The cave sloped downward; and he breathed an air that was edged with sharp, acrid mineral odors. Groping for a while through sightless night, and descending a steep incline, he came to a sort of underground hall in which neither day or darkness prevailed. Here the archings of rock were visible by an obscure glow such as hidden moons might yield. [...]

[...] he discerned in a dark recess the formless bulking of a couchant mass. And the mass stirred a little at his approach, and put forth with infinite slothfulness a huge and toad-shaped head. And the head opened its eyes very slightly, as if half awakened from slumber, so that they were visible as two slits of oozing phosphor in the black, browless face [...]

There was a sluggish inclination of the toad-like head; and the eyes opened a little wider, and light flowed from them in viscous tricklings on the creased underlids. Then Ralibar Vooz seemed to hear a deep, rumbling sound; but he knew not whether it reverberated in the dusky air or in his own mind. And the sound shaped itself, albeit uncouthly, into syllables and words [...]

3 Geas of Atlach-Nacha

Ralibar Vooz went close to the verge and saw that great webs were attached to it at intervals, seeming to span the gulf with their multiple crossing and reticulations of gray, rope thick strands. Apart from these, the chasm was bridgeless. Far out on one of the webs he discerned a darksome form, big as a crouching man but with long spider-like members. Then, like a dreamer who hears some nightmare sound, he heard his own voice crying loudly: "O Atlach-Nacha, I am the gift sent by Tsathoggua."

The dark form ran toward him with incredible swiftness. When it came near he saw that there was a kind of face on the squat ebon body, low down amid the several-jointed legs.

4 Geas of Haon-Dor

Thus, in fulfilment of the third geas, the hunter entered the thousand-columned palace of Haon-Dor. Strange and silent were those halls hewn from the gray, fundamental rock of Earth. In them were faceless forms of smoke and mist that went uneasily to and fro, and statues representing monsters with myriad heads. In the vaults above, as if hung aloof in night, lamps burned with inverse flames that were like the combustion of ice and stone. A chill spirit of evil, ancient beyond all conception of man, was abroad in those halls; and horror and fear crept throughout them like invisible serpents, unknotted from sleep.

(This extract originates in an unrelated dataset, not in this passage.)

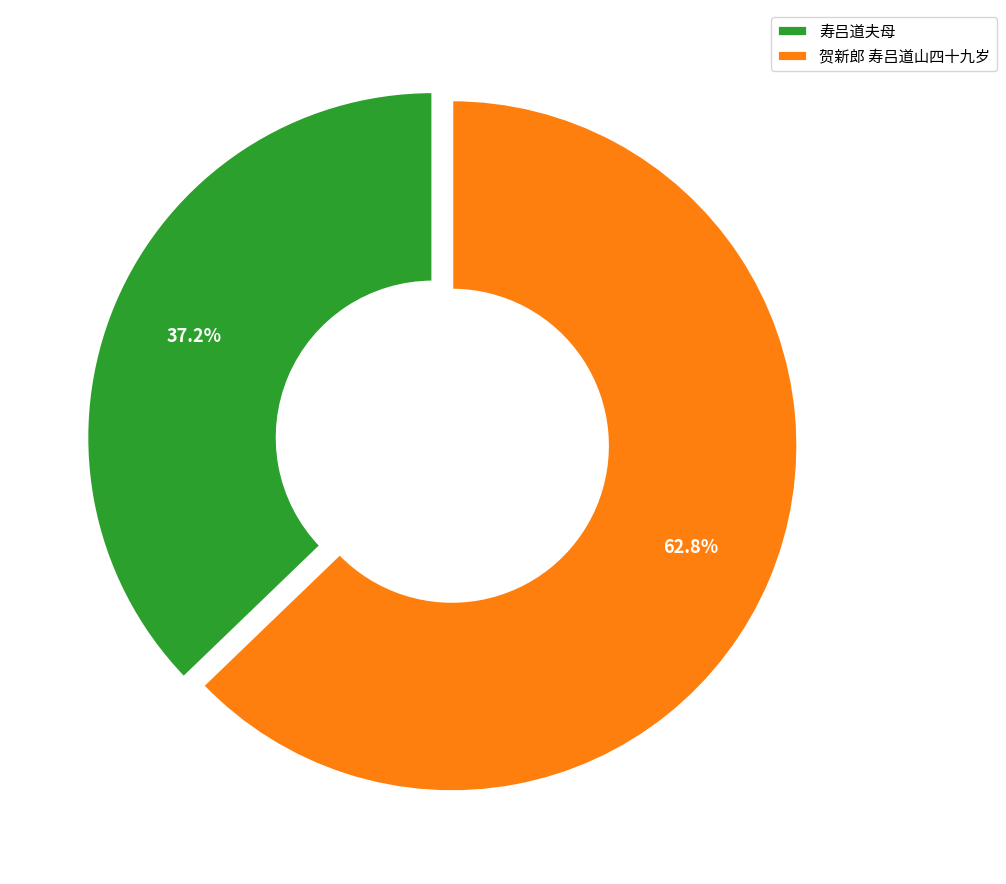

What is the ratio of the value at 寿吕道夫母 to the value at 贺新郎 寿吕道山四十九岁?

0.6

5 Geas of the Serpent People

[...]and he came anon to the spacious caverns in which the serpent-men were busying themselves with a multitude of tasks. They walked lithely and sinuously erect on pre-mammalian members, their pied and hairless bodies bending with great suppleness. There was a loud and constant hissing of formulae as they went to and fro. Some were smelting the black nether ores; some were blowing molten obsidian into forms of flask and urn; some were measuring chemicals; others were decanting strange liquids and curious colloids.

6 Geas of the Archetypes

The air of the gulfs and grottoes along his way began to increase markedly in warmth, and was moist and steamy as that of some equatorial fen. A primordial luminosity, such as might have dawned befare the creation of any sun, seemed to surround and pervade everything.

All about him, in this thick and semi-aqueous light, the hunter discerned the rocks and fauna and vegetable forms of a crassly primitive world. These shapes were dim, uncertain, wavering, and were all composed of loosely organized elements.

7 Geas of Abhoth and the Outer World

Here, it seemed, was the ultimate source of all miscreation and abomination. For the gray mass quobbed and quivered, and swelled perpetually; and from it, in manifold fission, were spawned the anatomies that crept away on every side through the grotto. There were things like bodiless legs or arms that flailed in the slime, or heads that rolled, or floundering bellies with fishes' fins; and all manner of things malformed and monstrous, that grew in size as they departed from the neigbborhood of Abhoth. And those that swam not swiftly ashore when they fell into the pool from Abhoth, were devoured by mouths that gaped in the parent bulk.